Palace on Steps allows you to stop for a moment. Varanasi is frantic.
The Ganga Arati is one of the focal points of the current Varanasi experience. It is a choreographed and well rehearsed performance.
Its impressiveness adequately covers up its artificiality. It is truly something to be experienced. And there are a couple of star purohits (priests) who give the camera ample satisfaction.
Go to Chunar (don’t take a guide, they show you five spots and charge you exorbitantly).
Ganga at that region is very impressive.
Go to Ramnagar Palace. The museum is fantastic. One should try to look at the Palace from the river. It has a magnificent façade.
If you are not afraid to experiment, try the Lassi there. (I will talk about Varanasi and its food another day.) And of course, go to Sarnath. Though it has lost its peace and quiet (I remember a very young myself roaming around the Stupas in the early 80s) but the history it contains cannot be missed.
It is not merely the Ashok-stambh that you will find there, but a number of magnificent artefacts that will take you back to a significant space in Indian history.

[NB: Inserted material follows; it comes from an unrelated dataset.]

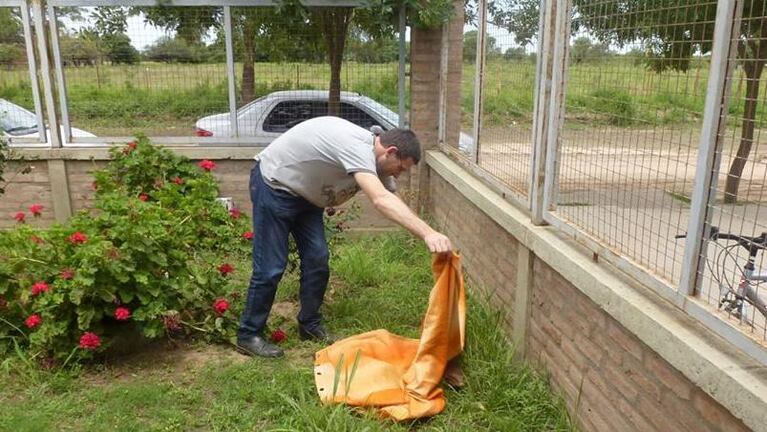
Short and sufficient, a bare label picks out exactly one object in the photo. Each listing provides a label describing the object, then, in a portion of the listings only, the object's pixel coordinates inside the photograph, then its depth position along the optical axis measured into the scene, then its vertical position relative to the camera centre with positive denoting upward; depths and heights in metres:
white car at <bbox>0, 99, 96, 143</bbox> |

The principal temple in Varanasi, the oldest city in India, is the Kashi Vishwanath temple. There is an extreme security arrangement – and when finally you reach the idol you are given exactly three seconds. Then they literally push you out. Don’t despair. The alleys leading to the temple are fascinating. This is the heart of Varanasi. Along with millions of people from all around, you get all kinds of wares, all kinds of pickpockets to be wary of, and all kinds of fauna (mostly bulls and monkeys in perfect syncretic cohabitation). It is no wonder that we heard an elderly white-skinned lady exclaim: “These people are crazy!” An afternoon walk from Godhulia to Dashashwamedh ghat will make you empathise with her astonishment.